- [TASK STATEMENT] Can you copy out each of the lines below, word for word and in the same order?

- [DATA TO USE]

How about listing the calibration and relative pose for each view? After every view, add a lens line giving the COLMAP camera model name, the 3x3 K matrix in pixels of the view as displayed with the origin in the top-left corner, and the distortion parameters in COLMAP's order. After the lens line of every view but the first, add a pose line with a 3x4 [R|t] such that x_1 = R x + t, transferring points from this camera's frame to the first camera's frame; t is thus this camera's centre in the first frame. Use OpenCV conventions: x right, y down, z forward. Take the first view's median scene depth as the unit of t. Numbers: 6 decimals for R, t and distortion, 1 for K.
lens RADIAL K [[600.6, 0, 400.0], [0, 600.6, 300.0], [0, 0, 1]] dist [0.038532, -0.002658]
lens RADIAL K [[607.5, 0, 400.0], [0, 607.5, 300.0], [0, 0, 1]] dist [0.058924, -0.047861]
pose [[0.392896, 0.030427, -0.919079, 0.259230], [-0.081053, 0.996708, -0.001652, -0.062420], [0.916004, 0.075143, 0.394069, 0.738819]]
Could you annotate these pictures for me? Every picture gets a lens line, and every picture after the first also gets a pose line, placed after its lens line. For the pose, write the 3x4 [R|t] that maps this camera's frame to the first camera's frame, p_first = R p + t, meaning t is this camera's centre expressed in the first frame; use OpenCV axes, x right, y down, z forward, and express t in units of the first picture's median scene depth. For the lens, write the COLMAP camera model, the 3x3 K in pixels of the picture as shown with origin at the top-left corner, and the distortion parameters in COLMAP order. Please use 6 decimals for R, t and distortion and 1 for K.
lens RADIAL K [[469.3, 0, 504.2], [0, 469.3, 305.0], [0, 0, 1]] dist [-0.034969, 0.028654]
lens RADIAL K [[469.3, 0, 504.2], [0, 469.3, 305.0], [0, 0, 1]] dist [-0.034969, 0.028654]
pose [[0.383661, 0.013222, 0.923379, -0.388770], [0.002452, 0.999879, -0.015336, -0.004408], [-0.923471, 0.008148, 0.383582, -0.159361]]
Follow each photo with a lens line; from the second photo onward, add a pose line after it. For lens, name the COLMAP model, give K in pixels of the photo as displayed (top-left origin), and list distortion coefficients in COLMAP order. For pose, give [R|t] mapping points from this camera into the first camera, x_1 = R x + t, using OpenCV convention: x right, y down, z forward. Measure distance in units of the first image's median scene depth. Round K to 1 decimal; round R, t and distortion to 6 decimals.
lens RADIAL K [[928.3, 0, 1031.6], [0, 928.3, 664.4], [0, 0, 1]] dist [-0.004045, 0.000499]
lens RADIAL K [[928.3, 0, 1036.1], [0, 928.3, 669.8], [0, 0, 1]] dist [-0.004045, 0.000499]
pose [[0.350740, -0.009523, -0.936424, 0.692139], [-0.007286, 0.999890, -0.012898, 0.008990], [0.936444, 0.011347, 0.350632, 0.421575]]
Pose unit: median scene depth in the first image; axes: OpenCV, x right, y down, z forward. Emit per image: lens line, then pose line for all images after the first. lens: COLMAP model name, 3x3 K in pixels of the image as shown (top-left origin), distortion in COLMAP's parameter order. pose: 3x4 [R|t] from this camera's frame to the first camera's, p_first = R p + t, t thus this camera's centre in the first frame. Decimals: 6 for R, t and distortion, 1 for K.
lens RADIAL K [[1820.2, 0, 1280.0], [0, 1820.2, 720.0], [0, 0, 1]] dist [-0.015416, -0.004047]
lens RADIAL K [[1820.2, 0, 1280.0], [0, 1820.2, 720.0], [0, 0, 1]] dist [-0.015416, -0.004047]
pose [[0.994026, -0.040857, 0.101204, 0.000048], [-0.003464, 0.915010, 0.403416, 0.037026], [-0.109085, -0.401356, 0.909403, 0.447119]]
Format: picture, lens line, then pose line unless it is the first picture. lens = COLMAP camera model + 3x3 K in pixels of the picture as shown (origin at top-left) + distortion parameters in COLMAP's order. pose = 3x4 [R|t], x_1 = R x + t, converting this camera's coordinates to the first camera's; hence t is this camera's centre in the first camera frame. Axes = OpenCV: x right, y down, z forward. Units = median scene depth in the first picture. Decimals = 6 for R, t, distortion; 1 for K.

- [SOLUTION FOR THIS PROBLEM]
How about listing the calibration and relative pose for each view? After every view, add a lens line giving the COLMAP camera model name, the 3x3 K matrix in pixels of the view as displayed with the origin in the top-left corner, and the distortion parameters in COLMAP's order. After the lens line of every view but the first, add a pose line with a 3x4 [R|t] such that x_1 = R x + t, transferring points from this camera's frame to the first camera's frame; t is thus this camera's centre in the first frame. Use OpenCV conventions: x right, y down, z forward. Take the first view's median scene depth as the unit of t. Numbers: 6 decimals for R, t and distortion, 1 for K.
lens RADIAL K [[600.6, 0, 400.0], [0, 600.6, 300.0], [0, 0, 1]] dist [0.038532, -0.002658]
lens RADIAL K [[607.5, 0, 400.0], [0, 607.5, 300.0], [0, 0, 1]] dist [0.058924, -0.047861]
pose [[0.392896, 0.030427, -0.919079, 0.259230], [-0.081053, 0.996708, -0.001652, -0.062420], [0.916004, 0.075143, 0.394069, 0.738819]]
Could you annotate these pictures for me? Every picture gets a lens line, and every picture after the first also gets a pose line, placed after its lens line. For the pose, write the 3x4 [R|t] that maps this camera's frame to the first camera's frame, p_first = R p + t, meaning t is this camera's centre expressed in the first frame; use OpenCV axes, x right, y down, z forward, and express t in units of the first picture's median scene depth. For the lens, write the COLMAP camera model, the 3x3 K in pixels of the picture as shown with origin at the top-left corner, and the distortion parameters in COLMAP order. Please use 6 decimals for R, t and distortion and 1 for K.
lens RADIAL K [[469.3, 0, 504.2], [0, 469.3, 305.0], [0, 0, 1]] dist [-0.034969, 0.028654]
lens RADIAL K [[469.3, 0, 504.2], [0, 469.3, 305.0], [0, 0, 1]] dist [-0.034969, 0.028654]
pose [[0.383661, 0.013222, 0.923379, -0.388770], [0.002452, 0.999879, -0.015336, -0.004408], [-0.923471, 0.008148, 0.383582, -0.159361]]
Follow each photo with a lens line; from the second photo onward, add a pose line after it. For lens, name the COLMAP model, give K in pixels of the photo as displayed (top-left origin), and list distortion coefficients in COLMAP order. For pose, give [R|t] mapping points from this camera into the first camera, x_1 = R x + t, using OpenCV convention: x right, y down, z forward. Measure distance in units of the first image's median scene depth. Round K to 1 decimal; round R, t and distortion to 6 decimals.
lens RADIAL K [[928.3, 0, 1031.6], [0, 928.3, 664.4], [0, 0, 1]] dist [-0.004045, 0.000499]
lens RADIAL K [[928.3, 0, 1036.1], [0, 928.3, 669.8], [0, 0, 1]] dist [-0.004045, 0.000499]
pose [[0.350740, -0.009523, -0.936424, 0.692139], [-0.007286, 0.999890, -0.012898, 0.008990], [0.936444, 0.011347, 0.350632, 0.421575]]
Pose unit: median scene depth in the first image; axes: OpenCV, x right, y down, z forward. Emit per image: lens line, then pose line for all images after the first. lens: COLMAP model name, 3x3 K in pixels of the image as shown (top-left origin), distortion in COLMAP's parameter order. pose: 3x4 [R|t] from this camera's frame to the first camera's, p_first = R p + t, t thus this camera's centre in the first frame. Decimals: 6 for R, t and distortion, 1 for K.
lens RADIAL K [[1820.2, 0, 1280.0], [0, 1820.2, 720.0], [0, 0, 1]] dist [-0.015416, -0.004047]
lens RADIAL K [[1820.2, 0, 1280.0], [0, 1820.2, 720.0], [0, 0, 1]] dist [-0.015416, -0.004047]
pose [[0.994026, -0.040857, 0.101204, 0.000048], [-0.003464, 0.915010, 0.403416, 0.037026], [-0.109085, -0.401356, 0.909403, 0.447119]]
Format: picture, lens line, then pose line unless it is the first picture. lens = COLMAP camera model + 3x3 K in pixels of the picture as shown (origin at top-left) + distortion parameters in COLMAP's order. pose = 3x4 [R|t], x_1 = R x + t, converting this camera's coordinates to the first camera's; hence t is this camera's centre in the first camera frame. Axes = OpenCV: x right, y down, z forward. Units = median scene depth in the first picture. Decimals = 6 for R, t, distortion; 1 for K.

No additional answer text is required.